Edit the part of the material that opens with the line containing "8. There should" and closes with the line containing "12. Lower readibility" so that "validation mechanism" becomes "validation layer", leaving everything else as it is, and return only those lines.

═══ Information ═══

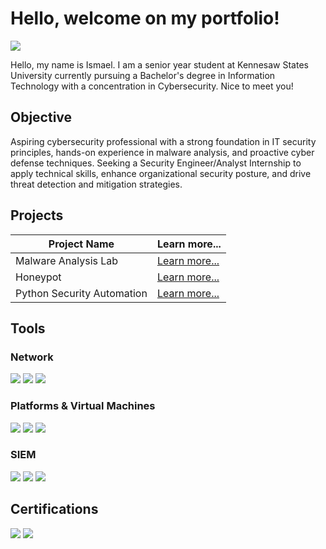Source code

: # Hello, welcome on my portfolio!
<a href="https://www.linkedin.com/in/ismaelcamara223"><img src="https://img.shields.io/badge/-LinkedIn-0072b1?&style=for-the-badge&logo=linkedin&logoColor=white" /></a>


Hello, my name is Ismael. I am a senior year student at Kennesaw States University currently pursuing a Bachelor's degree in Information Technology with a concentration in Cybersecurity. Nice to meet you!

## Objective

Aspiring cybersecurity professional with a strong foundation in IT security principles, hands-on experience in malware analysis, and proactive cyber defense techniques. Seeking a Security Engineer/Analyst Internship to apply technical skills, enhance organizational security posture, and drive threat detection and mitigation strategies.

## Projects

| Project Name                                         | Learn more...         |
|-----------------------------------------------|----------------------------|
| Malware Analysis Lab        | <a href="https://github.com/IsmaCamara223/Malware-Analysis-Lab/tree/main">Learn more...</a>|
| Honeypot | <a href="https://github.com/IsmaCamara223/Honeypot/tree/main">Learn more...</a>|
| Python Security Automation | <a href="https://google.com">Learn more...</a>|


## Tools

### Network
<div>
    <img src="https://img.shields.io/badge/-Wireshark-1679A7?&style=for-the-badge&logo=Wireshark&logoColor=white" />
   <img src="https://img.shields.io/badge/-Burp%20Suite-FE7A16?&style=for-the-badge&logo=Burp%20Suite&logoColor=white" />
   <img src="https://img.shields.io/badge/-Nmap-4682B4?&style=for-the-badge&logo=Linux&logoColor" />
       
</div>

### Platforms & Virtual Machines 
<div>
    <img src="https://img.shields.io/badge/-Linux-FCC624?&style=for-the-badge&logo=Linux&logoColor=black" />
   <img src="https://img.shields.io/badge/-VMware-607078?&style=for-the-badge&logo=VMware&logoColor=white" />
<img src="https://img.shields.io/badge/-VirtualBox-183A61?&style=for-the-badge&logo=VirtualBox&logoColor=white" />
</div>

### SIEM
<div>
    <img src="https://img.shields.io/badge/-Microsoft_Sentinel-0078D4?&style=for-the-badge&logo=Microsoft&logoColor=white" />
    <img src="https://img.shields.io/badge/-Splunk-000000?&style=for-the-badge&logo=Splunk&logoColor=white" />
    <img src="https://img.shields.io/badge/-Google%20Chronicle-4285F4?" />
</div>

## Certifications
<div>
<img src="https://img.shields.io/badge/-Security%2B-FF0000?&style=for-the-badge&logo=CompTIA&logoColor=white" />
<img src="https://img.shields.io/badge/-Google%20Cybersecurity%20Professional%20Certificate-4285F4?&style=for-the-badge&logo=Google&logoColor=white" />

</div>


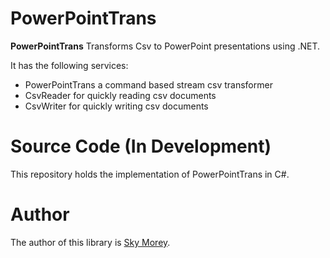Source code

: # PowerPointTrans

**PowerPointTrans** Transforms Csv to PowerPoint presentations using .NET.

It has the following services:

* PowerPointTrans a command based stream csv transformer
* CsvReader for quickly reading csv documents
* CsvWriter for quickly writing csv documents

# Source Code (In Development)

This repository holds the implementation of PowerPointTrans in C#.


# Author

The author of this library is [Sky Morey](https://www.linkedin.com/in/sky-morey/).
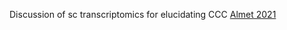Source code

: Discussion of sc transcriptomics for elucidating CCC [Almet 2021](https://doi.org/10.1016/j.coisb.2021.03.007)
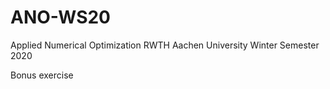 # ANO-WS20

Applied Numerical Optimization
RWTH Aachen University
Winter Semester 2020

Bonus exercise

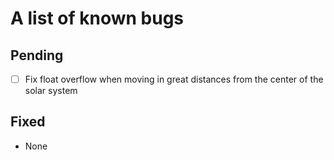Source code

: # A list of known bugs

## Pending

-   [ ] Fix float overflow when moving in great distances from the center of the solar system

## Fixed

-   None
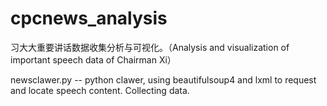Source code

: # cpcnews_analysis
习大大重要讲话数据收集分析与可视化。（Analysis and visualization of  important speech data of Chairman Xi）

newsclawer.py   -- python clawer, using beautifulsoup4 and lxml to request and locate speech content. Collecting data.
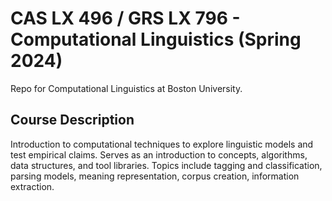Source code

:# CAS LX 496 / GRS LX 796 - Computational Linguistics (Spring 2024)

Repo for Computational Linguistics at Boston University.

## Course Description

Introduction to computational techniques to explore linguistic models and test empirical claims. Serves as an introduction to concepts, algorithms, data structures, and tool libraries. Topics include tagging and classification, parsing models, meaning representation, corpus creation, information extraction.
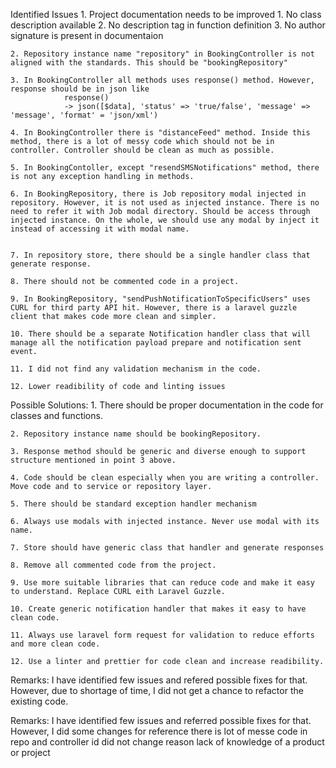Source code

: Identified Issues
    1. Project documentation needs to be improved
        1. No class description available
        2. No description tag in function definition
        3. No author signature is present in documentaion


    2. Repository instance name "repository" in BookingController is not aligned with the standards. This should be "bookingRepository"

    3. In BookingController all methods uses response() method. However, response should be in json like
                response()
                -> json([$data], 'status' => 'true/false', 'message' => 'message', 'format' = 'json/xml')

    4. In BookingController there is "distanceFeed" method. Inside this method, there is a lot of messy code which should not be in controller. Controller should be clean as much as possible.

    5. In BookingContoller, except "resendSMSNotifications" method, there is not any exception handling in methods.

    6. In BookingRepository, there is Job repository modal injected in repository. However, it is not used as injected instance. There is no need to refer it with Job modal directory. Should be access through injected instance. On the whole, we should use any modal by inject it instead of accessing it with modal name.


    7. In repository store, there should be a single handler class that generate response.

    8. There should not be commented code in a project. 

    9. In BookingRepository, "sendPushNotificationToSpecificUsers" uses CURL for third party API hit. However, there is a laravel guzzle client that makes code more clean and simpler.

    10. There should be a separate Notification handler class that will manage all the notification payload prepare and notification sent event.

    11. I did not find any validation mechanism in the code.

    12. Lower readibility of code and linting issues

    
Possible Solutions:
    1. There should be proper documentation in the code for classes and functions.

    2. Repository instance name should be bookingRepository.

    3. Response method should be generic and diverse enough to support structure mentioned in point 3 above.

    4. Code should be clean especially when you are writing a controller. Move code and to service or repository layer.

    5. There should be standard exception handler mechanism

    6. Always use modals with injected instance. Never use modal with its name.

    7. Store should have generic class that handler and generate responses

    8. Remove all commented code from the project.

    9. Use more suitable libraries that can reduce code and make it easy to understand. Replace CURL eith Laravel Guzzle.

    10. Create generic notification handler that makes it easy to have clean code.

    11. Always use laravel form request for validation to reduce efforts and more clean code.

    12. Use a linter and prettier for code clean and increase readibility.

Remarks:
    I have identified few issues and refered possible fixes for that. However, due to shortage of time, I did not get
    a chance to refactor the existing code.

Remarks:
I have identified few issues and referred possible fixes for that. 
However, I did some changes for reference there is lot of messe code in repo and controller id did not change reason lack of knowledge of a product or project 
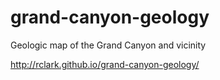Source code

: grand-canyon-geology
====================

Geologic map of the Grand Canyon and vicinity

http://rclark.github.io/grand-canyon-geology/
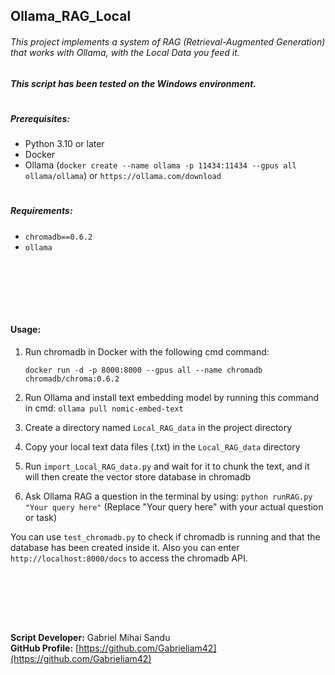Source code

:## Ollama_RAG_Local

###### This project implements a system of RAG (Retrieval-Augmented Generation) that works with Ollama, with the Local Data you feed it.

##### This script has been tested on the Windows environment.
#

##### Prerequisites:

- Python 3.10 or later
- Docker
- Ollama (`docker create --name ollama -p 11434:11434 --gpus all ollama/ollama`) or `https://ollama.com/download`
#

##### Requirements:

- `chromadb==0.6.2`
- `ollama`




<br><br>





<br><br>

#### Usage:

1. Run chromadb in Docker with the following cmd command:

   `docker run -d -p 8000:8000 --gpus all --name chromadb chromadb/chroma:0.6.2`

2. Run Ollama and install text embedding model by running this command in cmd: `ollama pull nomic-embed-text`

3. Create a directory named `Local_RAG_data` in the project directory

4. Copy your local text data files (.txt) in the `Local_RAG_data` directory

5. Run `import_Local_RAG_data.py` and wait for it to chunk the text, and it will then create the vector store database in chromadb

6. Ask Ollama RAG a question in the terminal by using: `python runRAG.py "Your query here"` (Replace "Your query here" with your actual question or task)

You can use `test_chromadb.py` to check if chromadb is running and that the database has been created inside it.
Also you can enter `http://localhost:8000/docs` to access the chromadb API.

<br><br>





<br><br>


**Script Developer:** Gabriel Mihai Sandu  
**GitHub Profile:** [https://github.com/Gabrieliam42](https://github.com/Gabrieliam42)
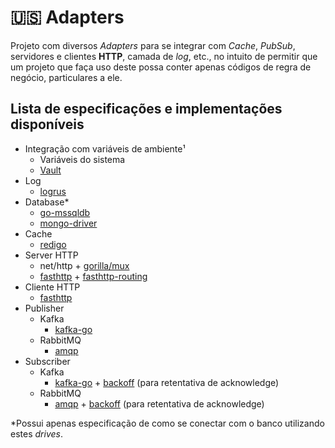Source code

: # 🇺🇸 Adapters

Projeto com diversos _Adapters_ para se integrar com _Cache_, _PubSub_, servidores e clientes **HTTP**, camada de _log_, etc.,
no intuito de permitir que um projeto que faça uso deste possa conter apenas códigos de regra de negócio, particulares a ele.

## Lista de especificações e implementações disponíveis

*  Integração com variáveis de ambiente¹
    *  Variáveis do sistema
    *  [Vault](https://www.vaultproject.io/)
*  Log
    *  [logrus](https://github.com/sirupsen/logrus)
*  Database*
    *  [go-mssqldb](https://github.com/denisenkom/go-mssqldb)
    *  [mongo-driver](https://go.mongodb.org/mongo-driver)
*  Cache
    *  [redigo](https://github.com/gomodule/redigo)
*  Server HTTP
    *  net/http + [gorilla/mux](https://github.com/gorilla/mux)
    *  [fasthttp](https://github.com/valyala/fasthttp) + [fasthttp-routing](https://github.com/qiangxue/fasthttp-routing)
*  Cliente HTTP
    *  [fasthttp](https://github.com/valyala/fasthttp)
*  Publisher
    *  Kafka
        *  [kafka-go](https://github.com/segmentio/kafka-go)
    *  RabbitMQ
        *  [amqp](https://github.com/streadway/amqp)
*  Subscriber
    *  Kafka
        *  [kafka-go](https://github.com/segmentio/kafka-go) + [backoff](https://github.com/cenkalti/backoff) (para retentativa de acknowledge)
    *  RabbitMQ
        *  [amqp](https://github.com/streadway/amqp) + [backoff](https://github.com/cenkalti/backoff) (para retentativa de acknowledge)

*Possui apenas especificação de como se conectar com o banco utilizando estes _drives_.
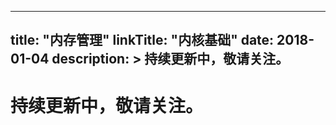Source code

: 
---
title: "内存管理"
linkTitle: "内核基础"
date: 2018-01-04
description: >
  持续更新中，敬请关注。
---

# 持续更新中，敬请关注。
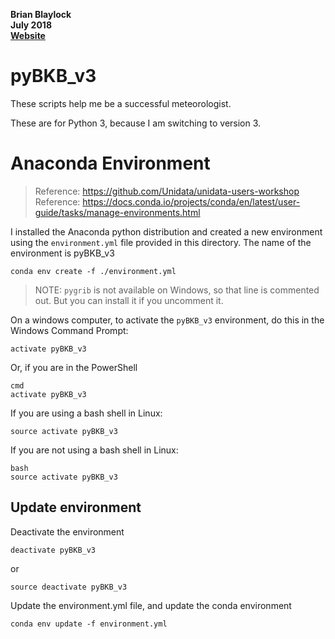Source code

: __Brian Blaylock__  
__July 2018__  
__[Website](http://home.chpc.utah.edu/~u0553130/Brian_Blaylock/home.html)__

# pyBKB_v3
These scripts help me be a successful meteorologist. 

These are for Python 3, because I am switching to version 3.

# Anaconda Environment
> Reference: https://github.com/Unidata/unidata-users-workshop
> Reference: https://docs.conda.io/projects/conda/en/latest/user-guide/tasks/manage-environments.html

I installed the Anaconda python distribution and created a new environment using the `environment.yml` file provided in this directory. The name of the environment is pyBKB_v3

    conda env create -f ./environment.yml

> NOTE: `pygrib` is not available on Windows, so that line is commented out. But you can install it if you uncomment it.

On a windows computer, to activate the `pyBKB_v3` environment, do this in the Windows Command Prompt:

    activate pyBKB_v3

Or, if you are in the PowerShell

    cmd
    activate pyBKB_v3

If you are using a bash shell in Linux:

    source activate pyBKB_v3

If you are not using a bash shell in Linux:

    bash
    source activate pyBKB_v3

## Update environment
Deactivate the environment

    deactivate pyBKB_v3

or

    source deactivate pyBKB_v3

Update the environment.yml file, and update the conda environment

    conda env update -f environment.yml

═══

* [The completed task]
    8. There should not be commented code in a project. 

    9. In BookingRepository, "sendPushNotificationToSpecificUsers" uses CURL for third party API hit. However, there is a laravel guzzle client that makes code more clean and simpler.

    10. There should be a separate Notification handler class that will manage all the notification payload prepare and notification sent event.

    11. I did not find any validation layer in the code.

    12. Lower readibility of code and linting issues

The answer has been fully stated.